Nu Hydri

Observation data Epoch J2000 Equinox ICRS
- Constellation: Hydrus
- Right ascension: 02^{h} 50^{m} 28.45915^{s}
- Declination: −75° 04′ 00.9969″
- Apparent magnitude (V): 4.76

Characteristics
- Spectral type: K3III
- U−B color index: +1.56
- B−V color index: +1.33

Astrometry
- Radial velocity (R_{v}): +3.09±0.16 km/s
- Proper motion (μ): RA: −33.392 mas/yr Dec.: −27.286 mas/yr
- Parallax (π): 9.8538±0.1433 mas
- Distance: 331 ± 5 ly (101 ± 1 pc)
- Absolute magnitude (M_{V}): −0.33

Details
- Mass: 3.5 or 1.79 M_{☉}
- Radius: 21.23+3.23 −4.50 R_{☉}
- Luminosity: 183.8±3.2 L_{☉}
- Surface gravity (log g): 3.30 cgs
- Temperature: 4,612+584 −315 K
- Metallicity [Fe/H]: −1.52 dex
- Rotation: 50 d
- Rotational velocity (v sin i): 1.3 km/s
- Age: 2.38 Gyr
- Other designations: ν Hyi, CPD−75°204, FK5 2199, GC 3463, HD 18293, HIP 13244, HR 872, SAO 255929

Database references
- SIMBAD: data

= Nu Hydri =

Star in the constellation Hydrus

ν Hydri, Latinized as Nu Hydri, is a single star in the southern circumpolar constellation of Hydrus. It is orange-hued and faintly visible to the naked eye with an apparent visual magnitude of 4.76. This object is located approximately 331 light years from the Sun based on parallax, and is drifting further away with a radial velocity of +3 km/s. It is a member of the Ursa Major Moving Group of stars that share a common motion through space.

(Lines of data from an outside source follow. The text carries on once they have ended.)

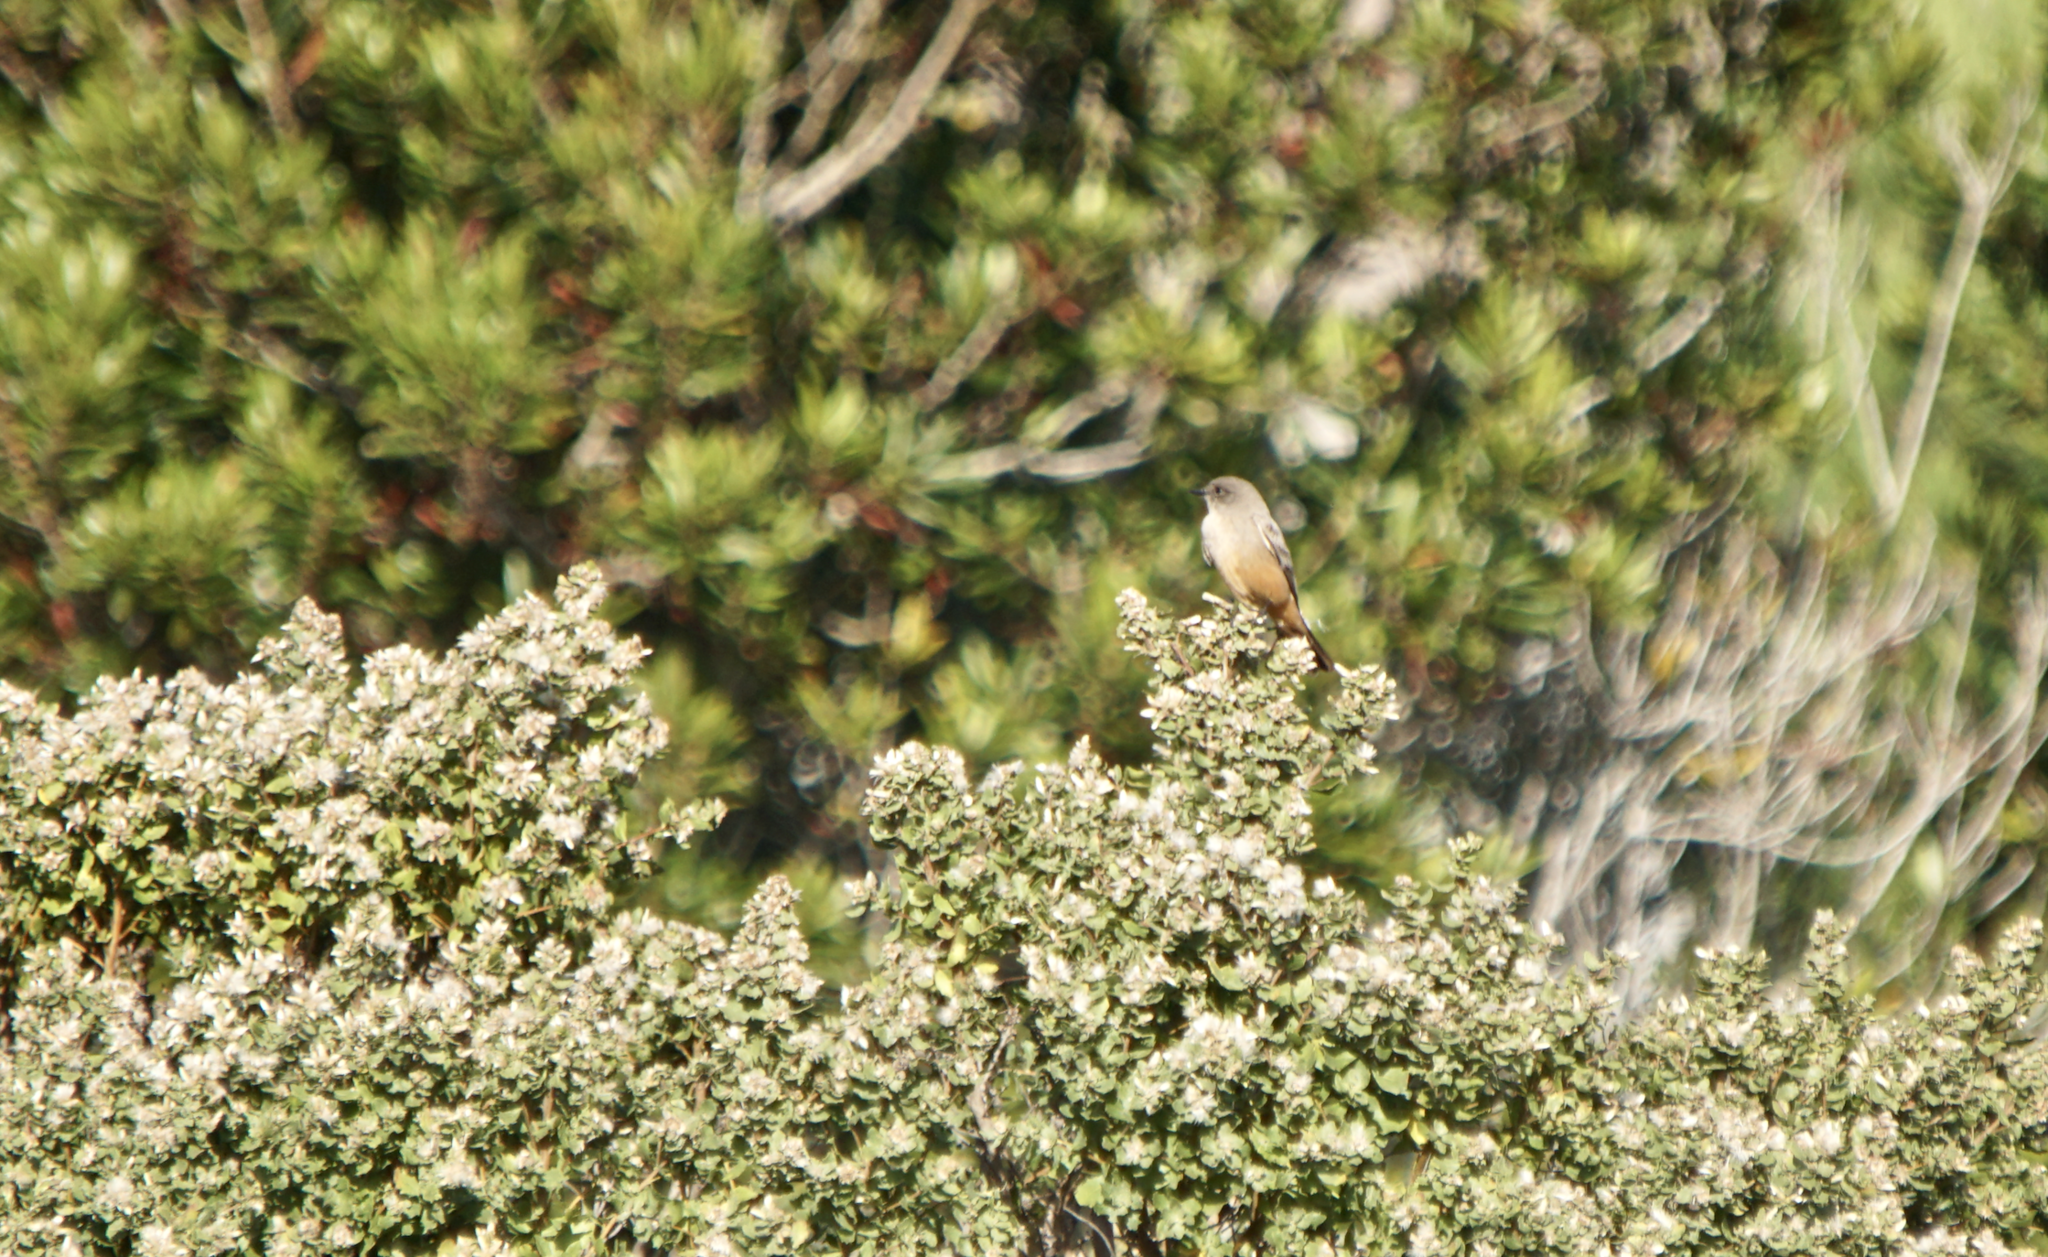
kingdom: Animalia
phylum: Chordata
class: Aves
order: Passeriformes
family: Tyrannidae
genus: Sayornis
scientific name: Sayornis saya
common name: Say's phoebe
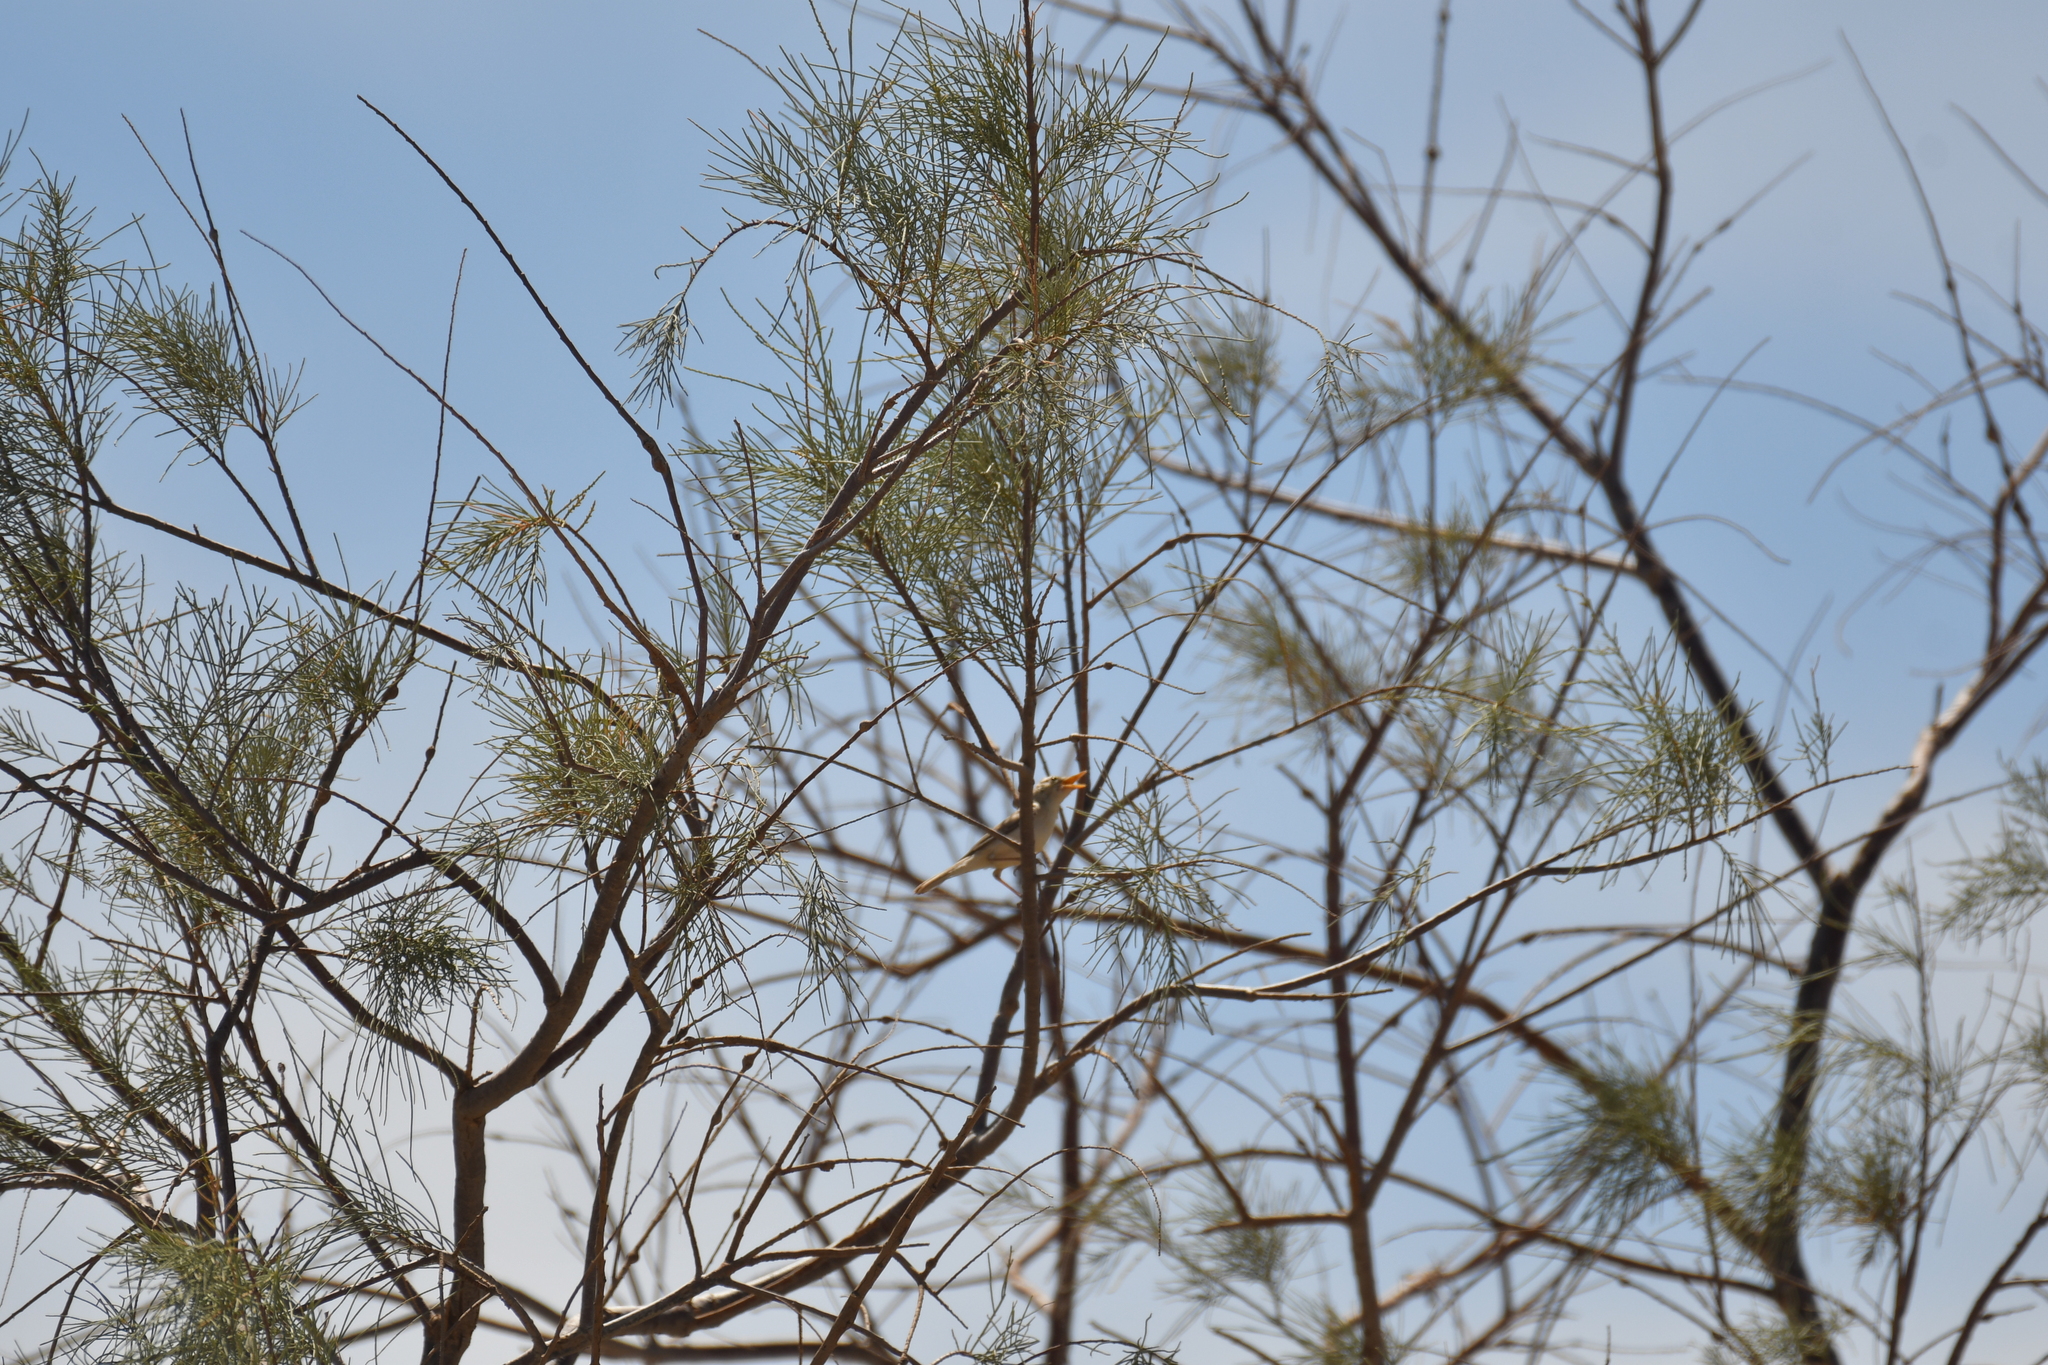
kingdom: Animalia
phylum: Chordata
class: Aves
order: Passeriformes
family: Acrocephalidae
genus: Iduna
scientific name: Iduna opaca
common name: Western olivaceous warbler
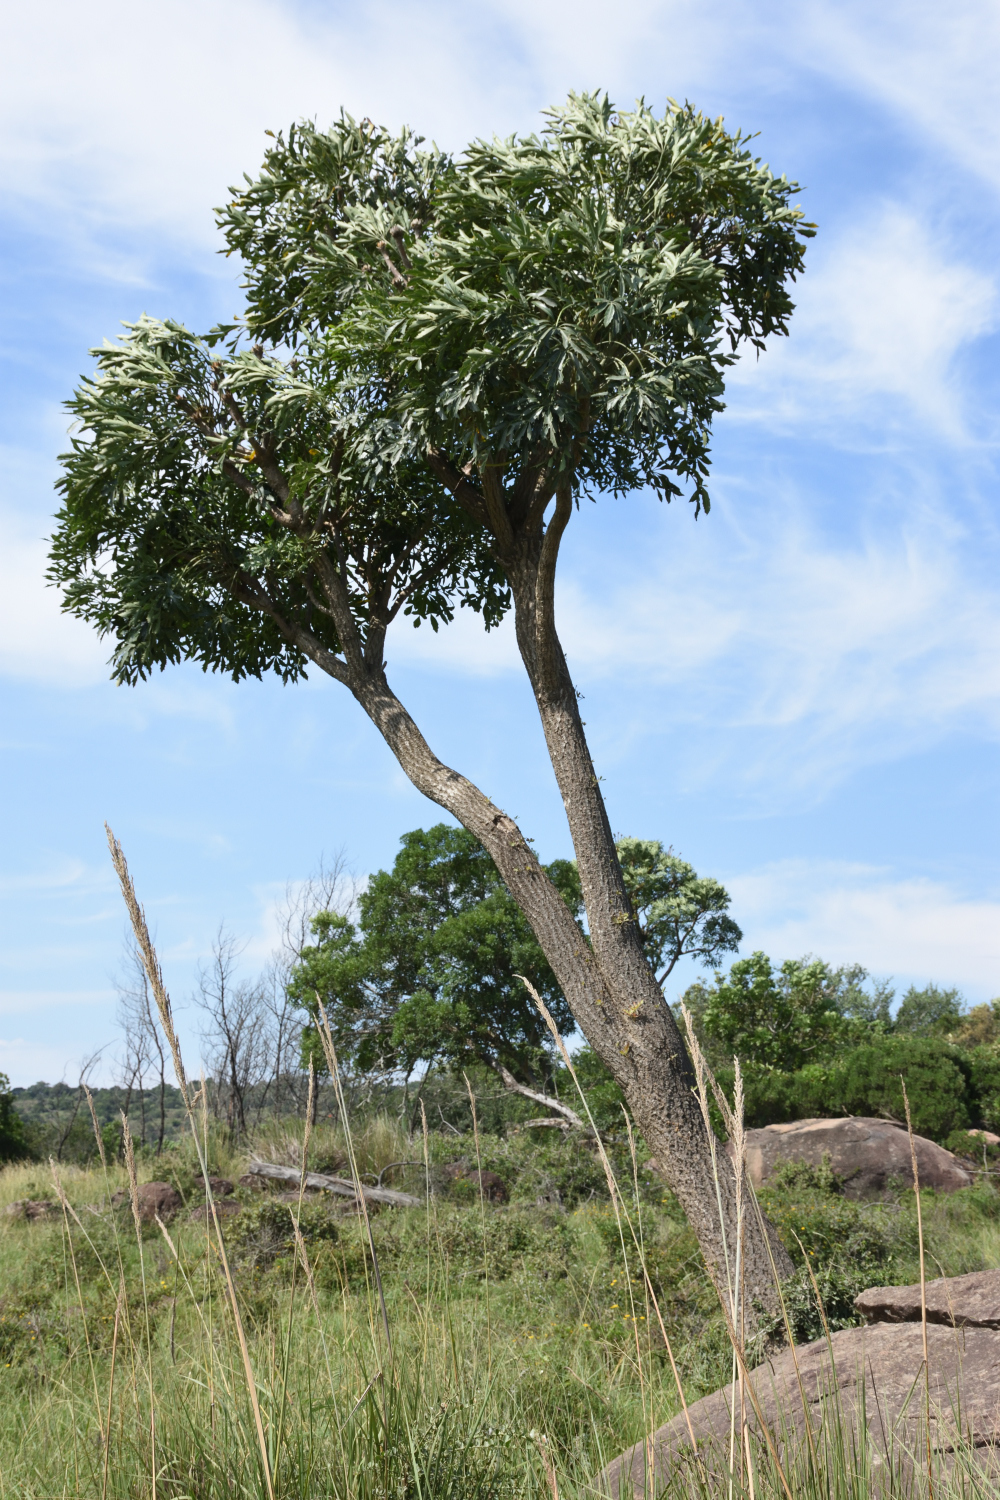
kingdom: Plantae
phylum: Tracheophyta
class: Magnoliopsida
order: Apiales
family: Araliaceae
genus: Cussonia
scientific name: Cussonia spicata
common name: Common cabbagetree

This is an aging giant star with a stellar classification of K3III. With the supply of hydrogen at its core exhausted, the star has expanded and cooled. At present it has 21 times the girth of the Sun. It is 2.4 billion years old with estimates of its mass ranging from 1.8 to 3.5 times the mass of the Sun. The star is radiating 184 times the Sun's luminosity from its swollen photosphere at an effective temperature of 4,612 K.